Not sure how one would exactly compare an organic chemist (RB Woodward) with a physical chemist (Pauling)... but speaking as a long-ago Chemistry B.Sc. and organic chemistry major it is fair to say RBW was top of the organic chemistry pile by "faculty consensus". He was also widely accounted a very strange individual.

I see from Wikipedia that Woodward he got the Chemistry Novel the year after Dorothy Hodgkin and just before Robert Mulliken, which is a pretty impressive three year stretch of Chemistry Nobelists.

Dr. Aust,

I agree with you, and that is why I originally stated that Wodward (the un-named scientist, at the time) was arguably the most intellectually gifted chemist in history.

Yup, it is a common opinion in Universities that individuals of an Aspergerist and/or mildly psychopathic disposition often do rather well in academia...

Thanks Joe.

Pauling would have been an interesting. Those three facets or stages to his career, I imagine, would have made a huge difference to his graduate students and postdocs experience of the man.
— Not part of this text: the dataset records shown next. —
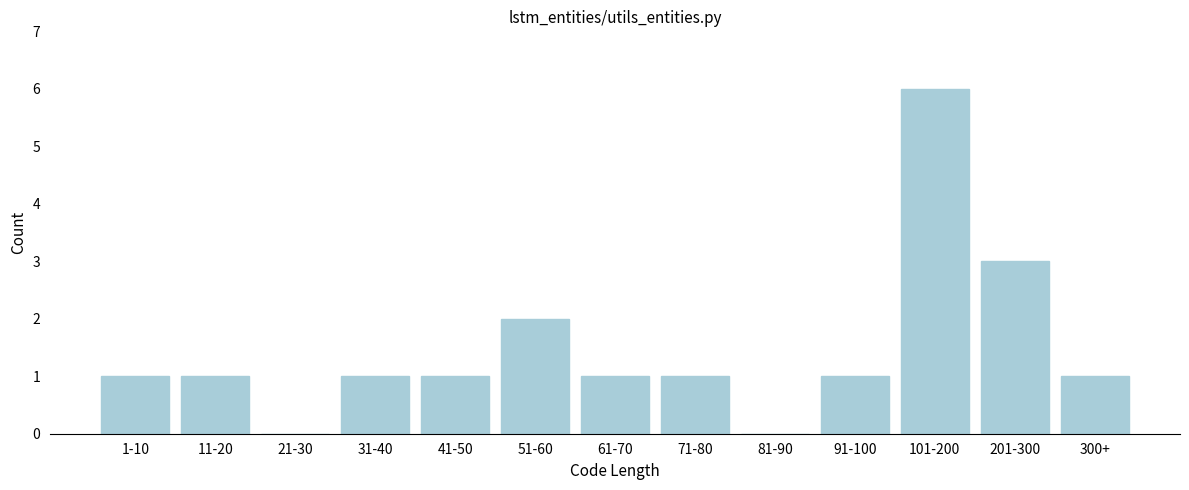

Reading right to left, what are all the values shown in this chart?

300+=1	201-300=3	101-200=6	91-100=1	81-90=0	71-80=1	61-70=1	51-60=2	41-50=1	31-40=1	21-30=0	11-20=1	1-10=1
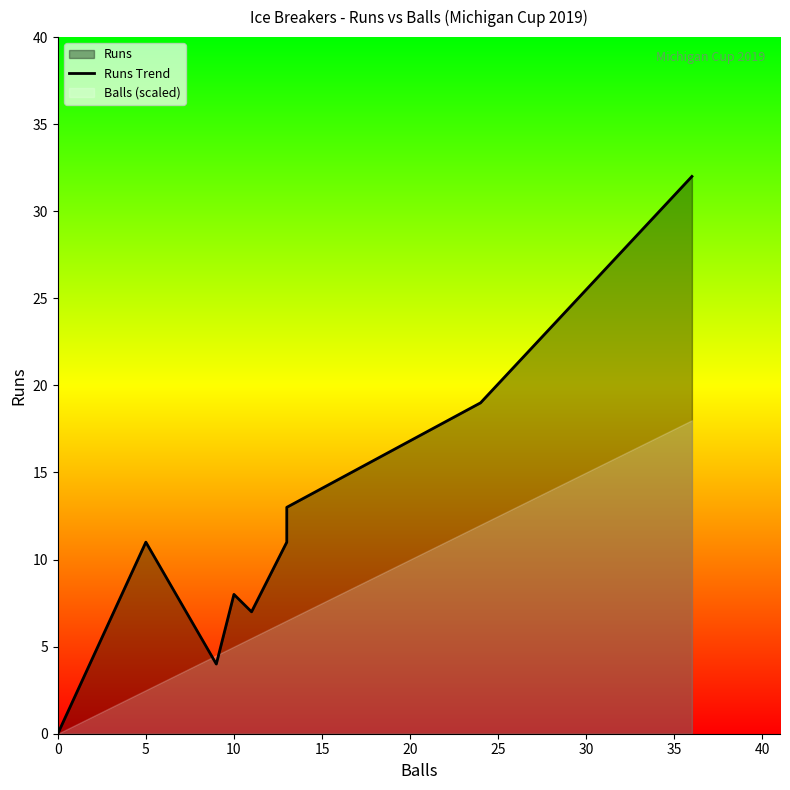

What is the value of the 9th point from the left?

32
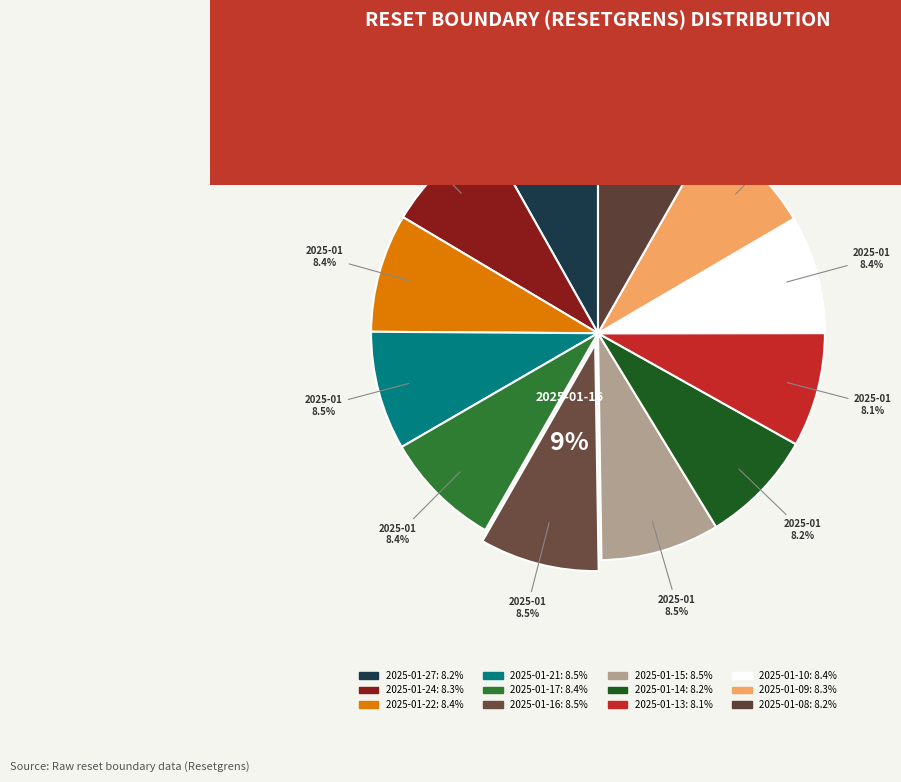

What percentage is NOT represented by 2025-01-15?

91.5%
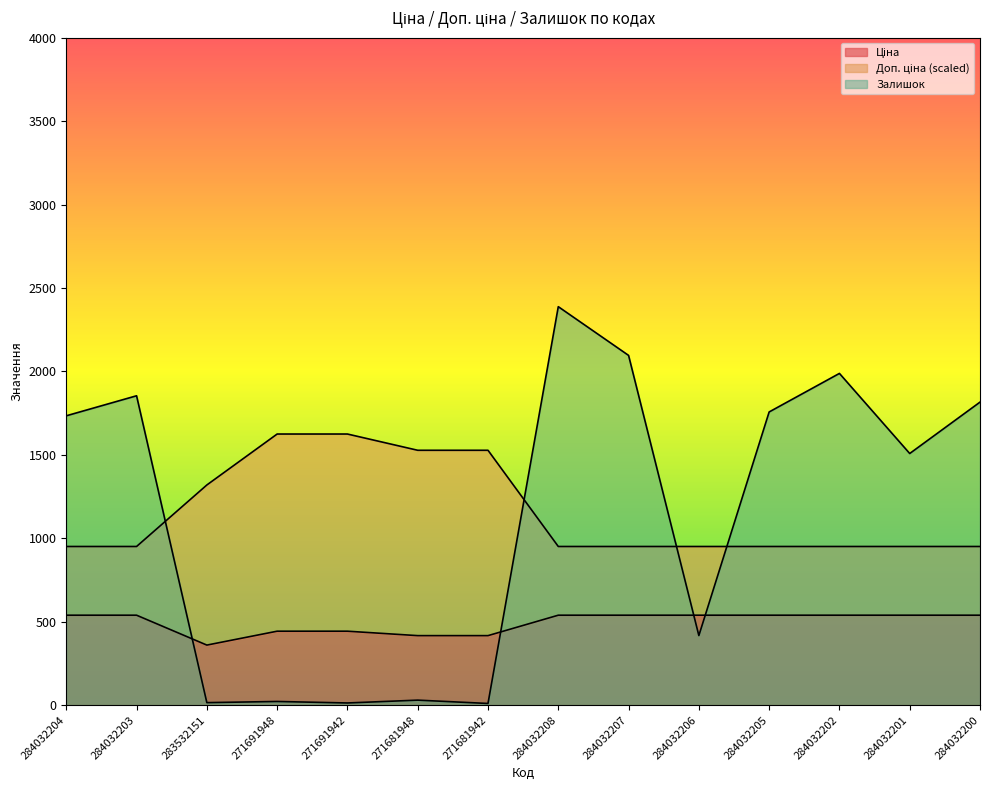

Which category has the lowest value in the Залишок series?

271681942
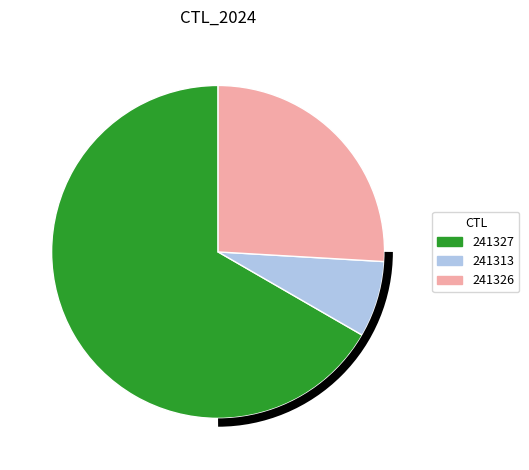

The 241313 slice represents 19% of the pie. True or false?

False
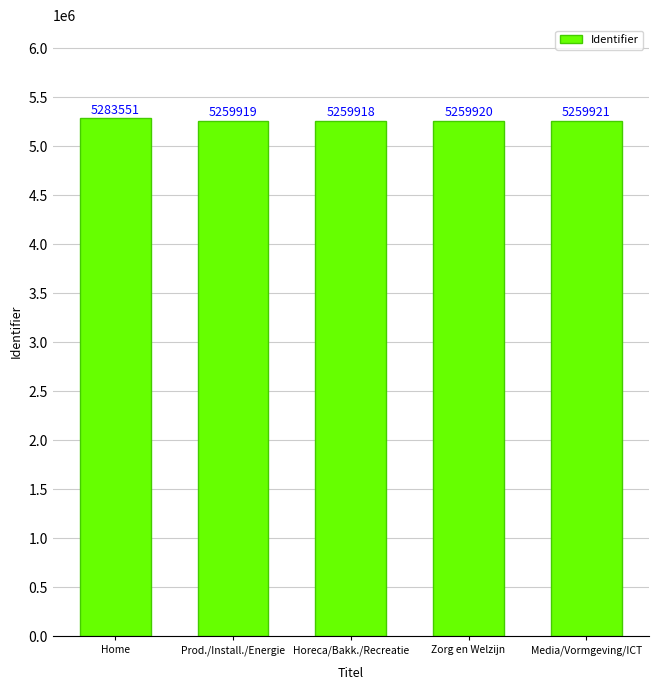

At which label does the data first exceed 5259920?

Home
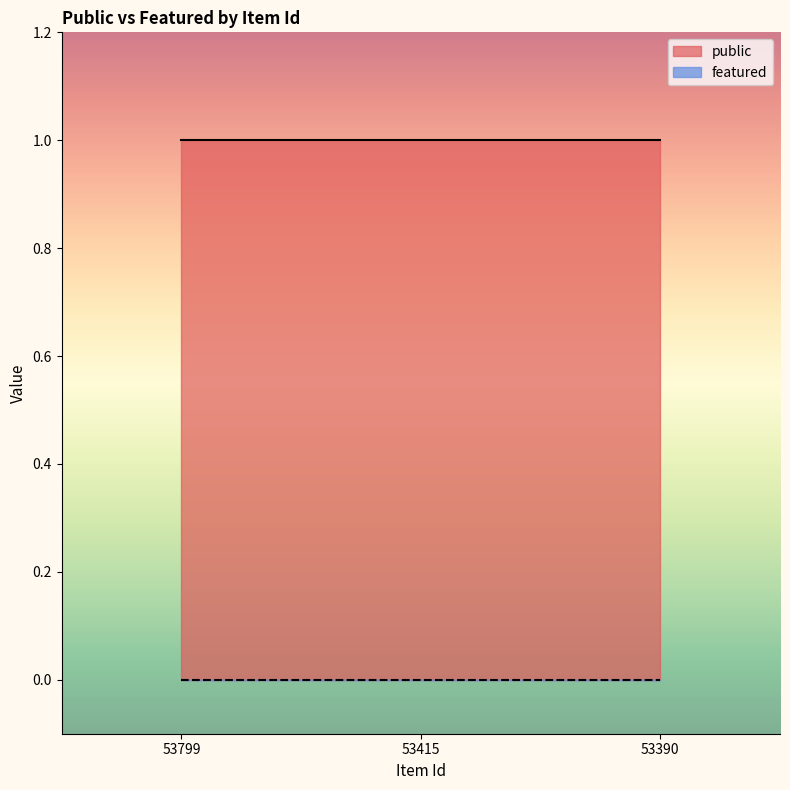

Rank the series at 53799 from lowest to highest value.

featured, public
I love this post! Had me remembering my past scientific PIs with fondness, or not... The two extremes I encountered were PI#1 - part slave driver, control freak, science wonk and rising start, to the opposite in PI#2 - part big talker and part laid back.
Escaping the lab, I've moved into industry and now have to work side-by-side with PI's in clinical research, rather than be directly managed by them. Elements of the cartoon still exist, but I'd love to see a revision of the cartoon for clinical research PIs. For example, the Big Talker Clinical PI - same text out of his mouth would be appropriate. The +ve = good for encouraging others to become involved with the trial, or later publicity of the new treatment. The -ve = overdelegates and never available to sign off a CRF or paperwork.
Anyone up for the challenge of revising the cartoon for clinical research PI's?